Jika salah satu dari persyaratan formal maupun material diatas tidak terpenuhi maka dikatakan faktur pajak tersebut fiktif. Pada praktiknya faktur pajak fiktif sering ditemukan dengan kriteria berikut:
- Faktur pajak dibuat oleh WP yang tidak terdaftar sebagai PKP.
- Pembuat faktur pajak merupakan WP Non Efektif yang tiba-tiba aktif dan memiliki penyerahan BKP/JKP jumlah besar.
- WP yang pengurus dan komisarisnya sama.
- Faktur pajak fiktif berasal dari WP yang sering pindah alamat kedudukan perpindahan lokasi terdaftar.
- Faktur pajak fiktif dapat diketahui dari kondisi WP yang  berdomisili dan peredaran usaha tidak sesuai.
- Indikasi faktur pajak fiktif juga dapat dilihat dari jumlah penyerahan BKP/JKP yang beragam sehingga sulit diketahui usaha utamanya.
- Indikasi faktur pajak fiktif lainnya terlihat dari WP yang usahanya baru berdiri namun memiliki jumlah penyerahan besar dan PPN kurang bayar kecil.

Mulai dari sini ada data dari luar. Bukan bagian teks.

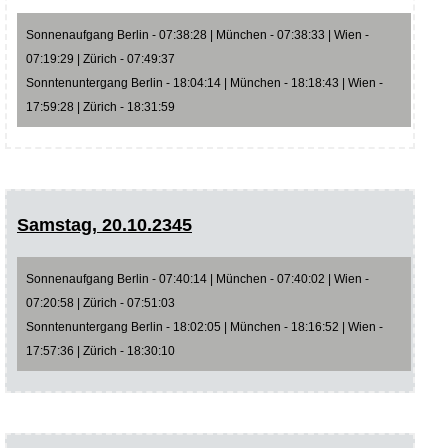
Sonnenaufgang Berlin - 07:38:28 | München - 07:38:33 | Wien -
07:19:29 | Zürich - 07:49:37
Sonntenuntergang Berlin - 18:04:14 | München - 18:18:43 | Wien -
17:59:28 | Zürich - 18:31:59
Samstag, 20.10.2345
Sonnenaufgang Berlin - 07:40:14 | München - 07:40:02 | Wien -
07:20:58 | Zürich - 07:51:03
Sonntenuntergang Berlin - 18:02:05 | München - 18:16:52 | Wien -
17:57:36 | Zürich - 18:30:10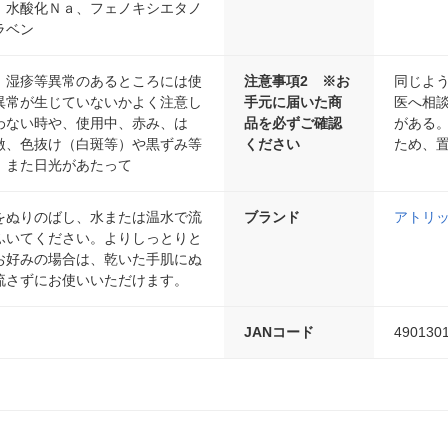
、水酸化Ｎａ、フェノキシエタノ
ラベン
、湿疹等異常のあるところには使
注意事項2 ※お
同じよ
異常が生じていないかよく注意し
手元に届いた商
医へ相
わない時や、使用中、赤み、は
品を必ずご確認
がある
激、色抜け（白斑等）や黒ずみ等
ください
ため、
、また日光があたって
をぬりのばし、水または温水で流
ブランド
アトリ
ふいてください。よりしっとりと
お好みの場合は、乾いた手肌にぬ
流さずにお使いいただけます。
JANコード
490130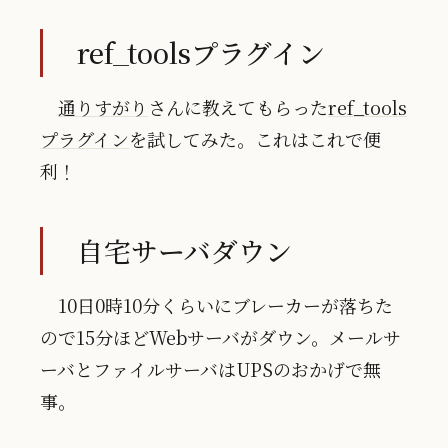
ref_toolsプラグイン
通りすがり
さんに教えてもらった
ref_tools
プラグイン
を試してみた。これはこれで便
利！
自宅サーバダウン
10日0時10分くらいにブレーカーが落ちた
ので15分ほどWebサーバがダウン。メールサ
ーバとファイルサーバはUPSのおかげで無
事。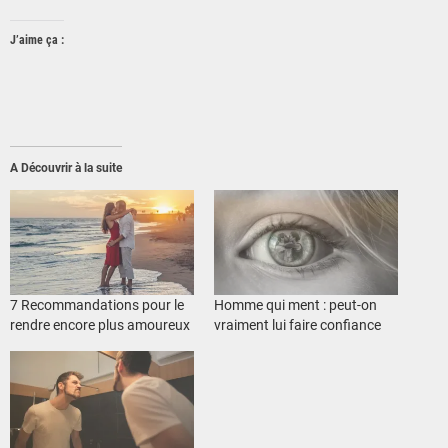
J’aime ça :
A Découvrir à la suite
7 Recommandations pour le
Homme qui ment : peut-on
rendre encore plus amoureux
vraiment lui faire confiance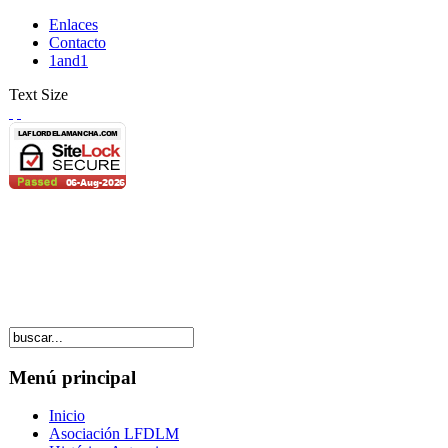
Enlaces
Contacto
1and1
Text Size
Menú principal
Inicio
Asociación LFDLM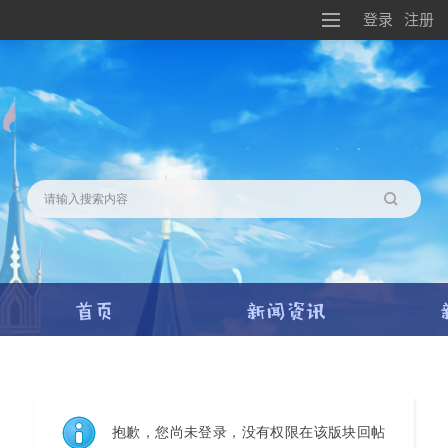
登录
注册
搜索
抱歉，您尚未登录，没有权限在该版块回帖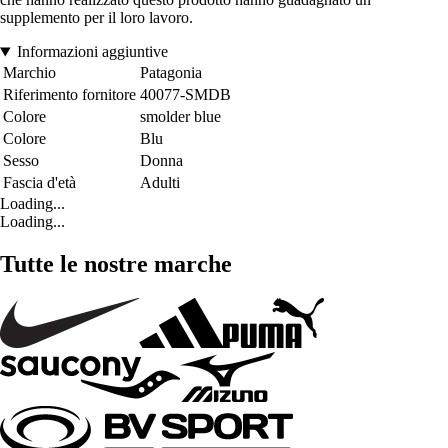
supplemento per il loro lavoro.
Informazioni aggiuntive
Marchio
Patagonia
Riferimento fornitore
40077-SMDB
Colore
smolder blue
Colore
Blu
Sesso
Donna
Fascia d'età
Adulti
Loading...
Loading...
Tutte le nostre marche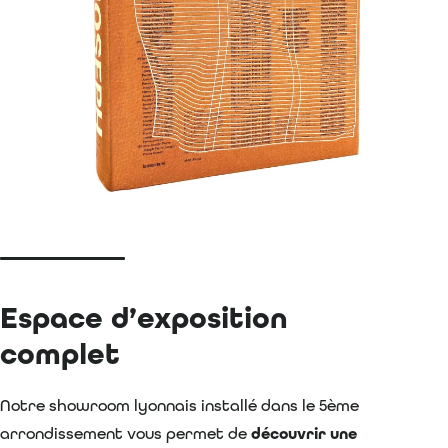
Espace d’exposition
complet
Notre showroom lyonnais installé dans le 5ème
arrondissement vous permet de
découvrir une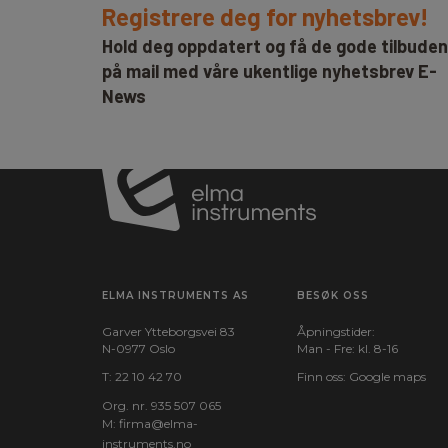
Registrere deg for nyhetsbrev!
Hold deg oppdatert og få de gode tilbude
på mail med våre ukentlige nyhetsbrev E-
News
ELMA INSTRUMENTS AS
BESØK OSS
Garver Ytteborgsvei 83
Åpningstider:
N-0977 Oslo
Man - Fre: kl. 8-16
T:
22 10 42 70
Finn oss:
Google maps
Org. nr. 935 507 065
M:
firma@elma-
instruments.no​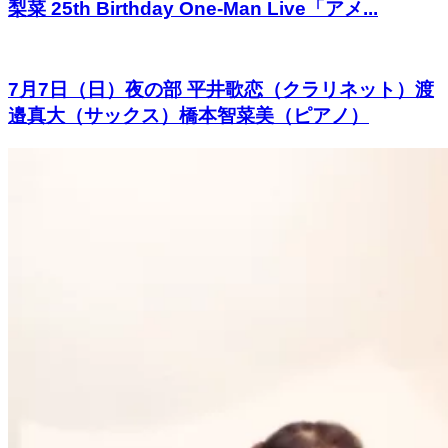
梨菜 25th Birthday One-Man Live「アメ...
7月7日（日）夜の部 平井歌恋（クラリネット）渡
邉真大（サックス）橋本智菜美（ピアノ）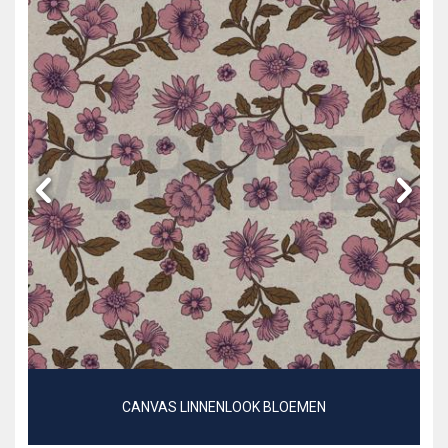
CANVAS LINNENLOOK BLOEMEN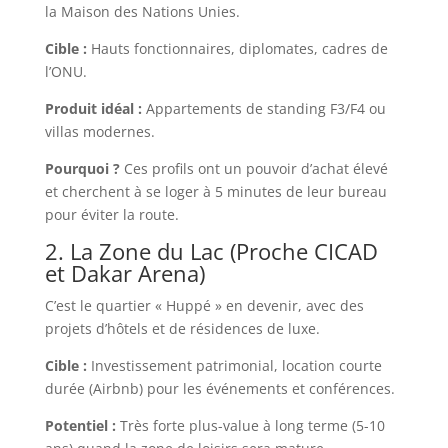
la Maison des Nations Unies.
Cible :
Hauts fonctionnaires, diplomates, cadres de
l’ONU.
Produit idéal :
Appartements de standing F3/F4 ou
villas modernes.
Pourquoi ?
Ces profils ont un pouvoir d’achat élevé
et cherchent à se loger à 5 minutes de leur bureau
pour éviter la route.
2. La Zone du Lac (Proche CICAD
et Dakar Arena)
C’est le quartier « Huppé » en devenir, avec des
projets d’hôtels et de résidences de luxe.
Cible :
Investissement patrimonial, location courte
durée (Airbnb) pour les événements et conférences.
Potentiel :
Très forte plus-value à long terme (5-10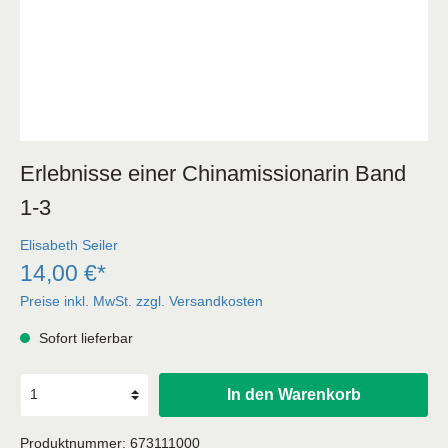
Erlebnisse einer Chinamissionarin Band
1-3
Elisabeth Seiler
14,00 €*
Preise inkl. MwSt. zzgl. Versandkosten
Sofort lieferbar
In den Warenkorb
Produktnummer:
673111000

- PPN Kurang Bayar Tidak Sesuai.
- Saat Pembetulan SPT masa PPN yang menyebabkan jumlah pajak keluaran jadi lebih besar.
Antisipasi Faktur Pajak Fiktif dengan E-Faktur dan E-Nofa
Elektronik Nomor Faktur (E-Nofa) merupakan sistem atau aplikasi baru dalam penomoran faktur pajak, dan juga merupakan salah satu bentuk modernisasi yang tengah digencarkan Direktorat Jendral Pajak dan mempermudah dalam pengawasan penomoran faktur pajak. Sebelum dikeluarkannya aplikasi E-Nofa oleh DJP, WP secara langsung menomori faktur pajak secara manual, yaitu dengan mengisi sendiri nomor faktur pajaknya. Sistem ini membuat banyak terjadi kecurangan yang dilakukan wajib pajak dikarenakan ada beberapa faktur pajak yang tidak sah, faktur pajak yang tidak dilaporkan oleh wajib pajak dan ada beberapa nomor faktur pajak yang ganda atau sama dengan wajib pajak yang lain. E-Nofa memberikan Nomor Seri Faktur Pajak (NSFP) yang disediakan langsung oleh DJP yang diajukan oleh PKP. E-Nofa dapat mendeteksi penomoran Faktur Pajak yang tidak bertanggung jawab, dan penomoran faktur WP dapat dilihat secara berurutan.Â
Selain E-Nofa juga terdapat E-Faktur yang merupakan bentuk modernisasi DJP dalam mencetak bukti pungutan pajak secara online. Aplikasi E-Nofa serta E-Faktur ini diterbitkan dengan tujuan untuk memberikan kemudahan, kenyamanan dan keamanan bagi PKP dalam menjalankan segala kewajiban perpajakannya khususnya pembayaran PPN. Selain itu DJP juga mendapatkan kemudahan dalam pengawasan terhadap WP serta proses pemeriksaan yang lebih cepat. Sistem modernisasi yang dikeluarkan oleh Direktorat Jenderal Pajak ini diharapkan dapat meningkatkan kualitas pelayanan dan meningkatkan penerimaan pajak.